:: Dataset excerpts
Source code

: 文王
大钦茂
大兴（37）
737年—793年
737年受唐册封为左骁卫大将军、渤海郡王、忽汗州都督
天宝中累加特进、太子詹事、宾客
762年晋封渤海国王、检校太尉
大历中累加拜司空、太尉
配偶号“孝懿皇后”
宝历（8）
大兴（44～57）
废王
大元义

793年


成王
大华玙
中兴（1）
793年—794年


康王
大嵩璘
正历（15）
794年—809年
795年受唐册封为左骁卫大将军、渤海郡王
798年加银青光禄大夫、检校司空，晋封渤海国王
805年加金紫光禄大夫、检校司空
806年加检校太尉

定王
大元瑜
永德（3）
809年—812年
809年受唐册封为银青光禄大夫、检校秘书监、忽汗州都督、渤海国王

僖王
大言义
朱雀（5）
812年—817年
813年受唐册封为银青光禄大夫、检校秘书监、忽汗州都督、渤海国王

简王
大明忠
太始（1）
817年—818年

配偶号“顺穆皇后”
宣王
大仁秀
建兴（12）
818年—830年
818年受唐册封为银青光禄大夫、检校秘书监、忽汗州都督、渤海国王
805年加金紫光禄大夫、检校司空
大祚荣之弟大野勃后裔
::::
**Goal of the exercise:**
Word for word, set down all of the records above.

**Response to this task:**
Source code

: 文王
大钦茂
大兴（37）
737年—793年
737年受唐册封为左骁卫大将军、渤海郡王、忽汗州都督
天宝中累加特进、太子詹事、宾客
762年晋封渤海国王、检校太尉
大历中累加拜司空、太尉
配偶号“孝懿皇后”
宝历（8）
大兴（44～57）
废王
大元义

793年


成王
大华玙
中兴（1）
793年—794年


康王
大嵩璘
正历（15）
794年—809年
795年受唐册封为左骁卫大将军、渤海郡王
798年加银青光禄大夫、检校司空，晋封渤海国王
805年加金紫光禄大夫、检校司空
806年加检校太尉

定王
大元瑜
永德（3）
809年—812年
809年受唐册封为银青光禄大夫、检校秘书监、忽汗州都督、渤海国王

僖王
大言义
朱雀（5）
812年—817年
813年受唐册封为银青光禄大夫、检校秘书监、忽汗州都督、渤海国王

简王
大明忠
太始（1）
817年—818年

配偶号“顺穆皇后”
宣王
大仁秀
建兴（12）
818年—830年
818年受唐册封为银青光禄大夫、检校秘书监、忽汗州都督、渤海国王
805年加金紫光禄大夫、检校司空
大祚荣之弟大野勃后裔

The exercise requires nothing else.